Input:
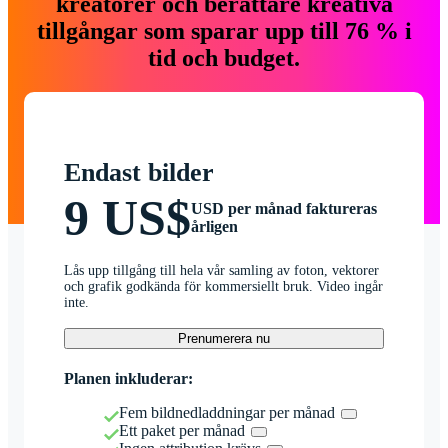
kreatörer och berättare kreativa
tillgångar som sparar upp till 76 % i
tid och budget.
Endast bilder
9 US$
USD per månad faktureras
årligen
Lås upp tillgång till hela vår samling av foton, vektorer
och grafik godkända för kommersiellt bruk. Video ingår
inte.
Prenumerera nu
Planen inkluderar:
Fem bildnedladdningar per månad
Ett paket per månad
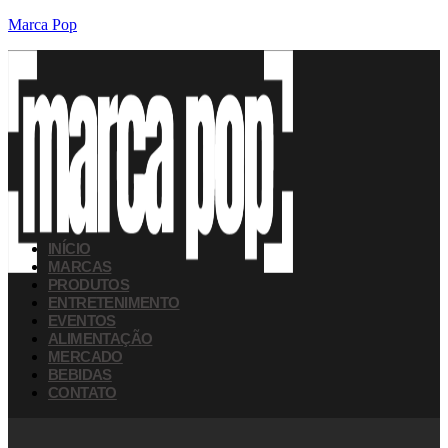
Marca Pop
INÍCIO
MARCAS
PRODUTOS
ENTRETENIMENTO
EVENTOS
ALIMENTAÇÃO
MERCADO
BEBIDAS
CONTATO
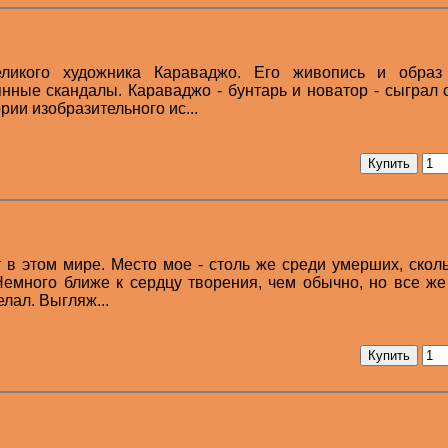
ликого художника Караваджо. Его живопись и образ
нные скандалы. Караваджо - бунтарь и новатор - сыграл 
рии изобразительного ис...
т в этом мире. Место мое - столь же среди умерших, скол
емного ближе к сердцу творения, чем обычно, но все же
елал. Выгляж...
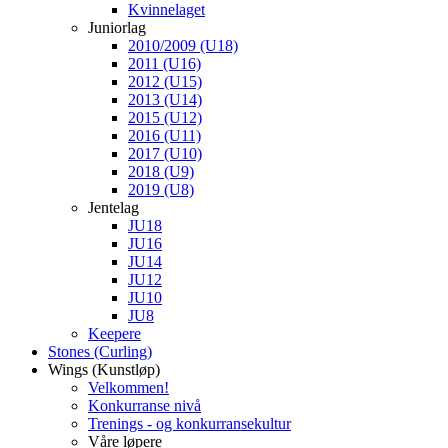
Kvinnelaget
Juniorlag
2010/2009 (U18)
2011 (U16)
2012 (U15)
2013 (U14)
2015 (U12)
2016 (U11)
2017 (U10)
2018 (U9)
2019 (U8)
Jentelag
JU18
JU16
JU14
JU12
JU10
JU8
Keepere
Stones (Curling)
Wings (Kunstløp)
Velkommen!
Konkurranse nivå
Trenings - og konkurransekultur
Våre løpere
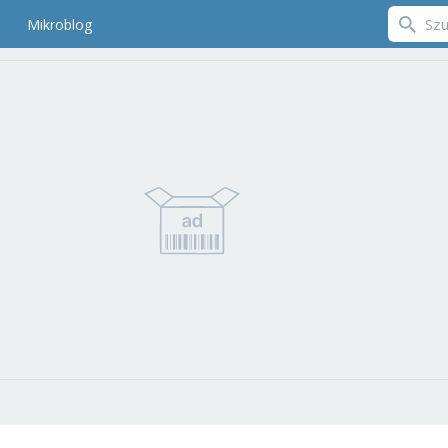
Mikroblog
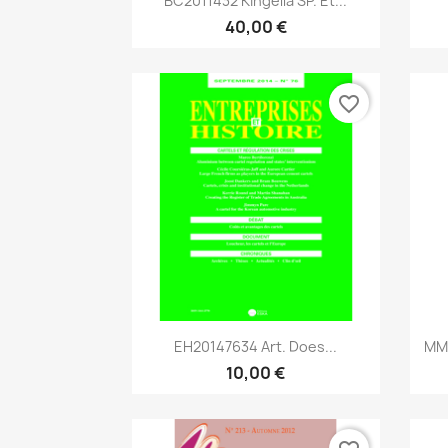
BC2011432 Kingella SP. Et...
40,00 €
favorite_border
Aperçu rapide

EH20147634 Art. Does...
MM2
10,00 €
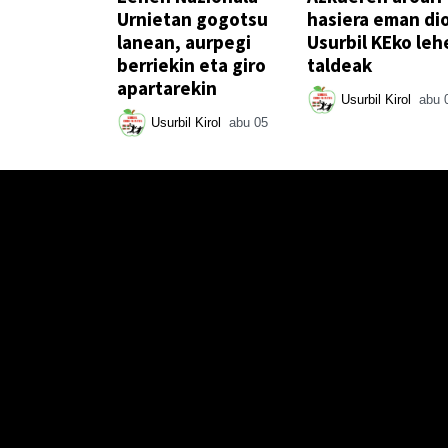
Urnietan gogotsu
hasiera eman di
lanean, aurpegi
Usurbil KEko leh
berriekin eta giro
taldeak
apartarekin
Usurbil Kirol
abu 
Usurbil Kirol
abu 05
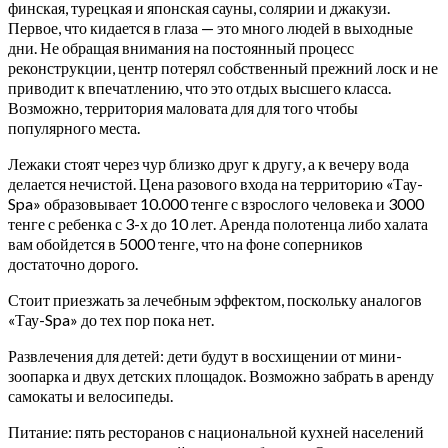
финская, турецкая и японская сауны, солярии и джакузи.
Первое, что кидается в глаза — это много людей в выходные
дни. Не обращая внимания на постоянный процесс
реконструкции, центр потерял собственный прежний лоск и не
приводит к впечатлению, что это отдых высшего класса.
Возможно, территория маловата для для того чтобы
популярного места.
Лежаки стоят через чур близко друг к другу, а к вечеру вода
делается нечистой. Цена разового входа на территорию «Тау-
Spa» образовывает 10.000 тенге с взрослого человека и 3000
тенге с ребенка с 3-х до 10 лет. Аренда полотенца либо халата
вам обойдется в 5000 тенге, что на фоне соперников
достаточно дорого.
Стоит приезжать за лечебным эффектом, поскольку аналогов
«Тау-Spa» до тех пор пока нет.
Развлечения для детей: дети будут в восхищении от мини-
зоопарка и двух детских площадок. Возможно забрать в аренду
самокаты и велосипеды.
Питание: пять ресторанов с национальной кухней населений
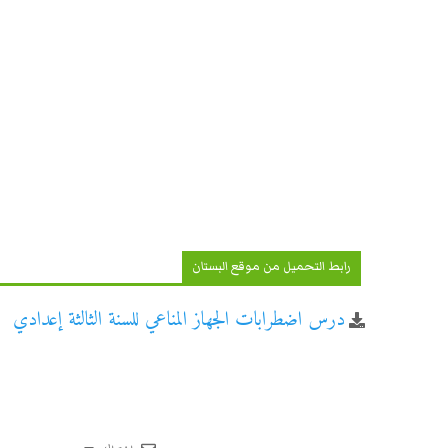
رابط التحميل من موقع البستان
درس اضطرابات الجهاز المناعي للسنة الثالثة إعدادي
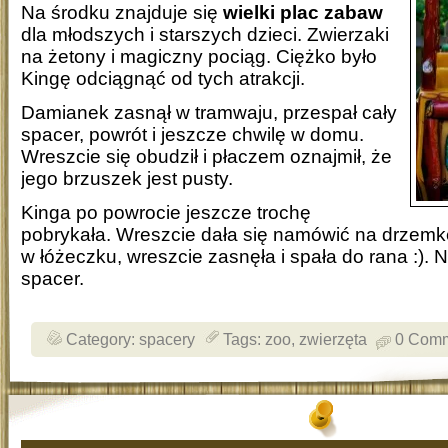
Na środku znajduje się
wielki plac zabaw
dla młodszych i starszych dzieci. Zwierzaki
na żetony i magiczny pociąg. Ciężko było
Kingę odciągnąć od tych atrakcji.
Damianek zasnął w tramwaju, przespał cały
spacer, powrót i jeszcze chwilę w domu.
Wreszcie się obudził i płaczem oznajmił, że
jego brzuszek jest pusty.
Kinga po powrocie jeszcze trochę
pobrykała. Wreszcie dała się namówić na drzemkę.
w łóżeczku, wreszcie zasnęła i spała do rana :). 
spacer.
Category:
spacery
Tags:
zoo
,
zwierzęta
0 Com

Task item: Only the text of the listing above should be copied, exactly and with pictures left out.

Problem solution:
kreatörer och berättare kreativa
tillgångar som sparar upp till 76 % i
tid och budget.
Endast bilder
9 US$
USD per månad faktureras
årligen
Lås upp tillgång till hela vår samling av foton, vektorer
och grafik godkända för kommersiellt bruk. Video ingår
inte.
Prenumerera nu
Planen inkluderar:
Fem bildnedladdningar per månad
Ett paket per månad
Marca Pop
INÍCIO
MARCAS
PRODUTOS
ENTRETENIMENTO
EVENTOS
ALIMENTAÇÃO
MERCADO
BEBIDAS
CONTATO
ликого художника Караваджо. Его живопись и образ
нные скандалы. Караваджо - бунтарь и новатор - сыграл 
рии изобразительного ис...
т в этом мире. Место мое - столь же среди умерших, скол
емного ближе к сердцу творения, чем обычно, но все же
елал. Выгляж...
Kvinnelaget
Juniorlag
2010/2009 (U18)
2011 (U16)
2012 (U15)
2013 (U14)
2015 (U12)
2016 (U11)
2017 (U10)
2018 (U9)
2019 (U8)
Jentelag
JU18
JU16
JU14
JU12
JU10
JU8
Keepere
Stones (Curling)
Wings (Kunstløp)
Velkommen!
Konkurranse nivå
Trenings - og konkurransekultur
Våre løpere
Mikroblog
BC2011432 Kingella SP. Et...
40,00 €
favorite_border
Aperçu rapide

EH20147634 Art. Does...
MM2
10,00 €
Urnietan gogotsu
hasiera eman di
lanean, aurpegi
Usurbil KEko leh
berriekin eta giro
taldeak
apartarekin
Usurbil Kirol
abu 
Usurbil Kirol
abu 05
финская, турецкая и японская сауны, солярии и джакузи.
Первое, что кидается в глаза — это много людей в выходные
дни. Не обращая внимания на постоянный процесс
реконструкции, центр потерял собственный прежний лоск и не
приводит к впечатлению, что это отдых высшего класса.
Возможно, территория маловата для для того чтобы
популярного места.
Лежаки стоят через чур близко друг к другу, а к вечеру вода
делается нечистой. Цена разового входа на территорию «Тау-
Spa» образовывает 10.000 тенге с взрослого человека и 3000
тенге с ребенка с 3-х до 10 лет. Аренда полотенца либо халата
вам обойдется в 5000 тенге, что на фоне соперников
достаточно дорого.
Стоит приезжать за лечебным эффектом, поскольку аналогов
«Тау-Spa» до тех пор пока нет.
Развлечения для детей: дети будут в восхищении от мини-
зоопарка и двух детских площадок. Возможно забрать в аренду
самокаты и велосипеды.
Питание: пять ресторанов с национальной кухней населений
رابط التحميل من موقع البستان
درس اضطرابات الجهاز المناعي للسنة الثالثة إعدادي
Na środku znajduje się
wielki plac zabaw
dla młodszych i starszych dzieci. Zwierzaki
na żetony i magiczny pociąg. Ciężko było
Kingę odciągnąć od tych atrakcji.
Damianek zasnął w tramwaju, przespał cały
spacer, powrót i jeszcze chwilę w domu.
Wreszcie się obudził i płaczem oznajmił, że
jego brzuszek jest pusty.
Kinga po powrocie jeszcze trochę
pobrykała. Wreszcie dała się namówić na drzemkę.
w łóżeczku, wreszcie zasnęła i spała do rana :). 
spacer.
Category:
spacery
Tags:
zoo
,
zwierzęta
0 Com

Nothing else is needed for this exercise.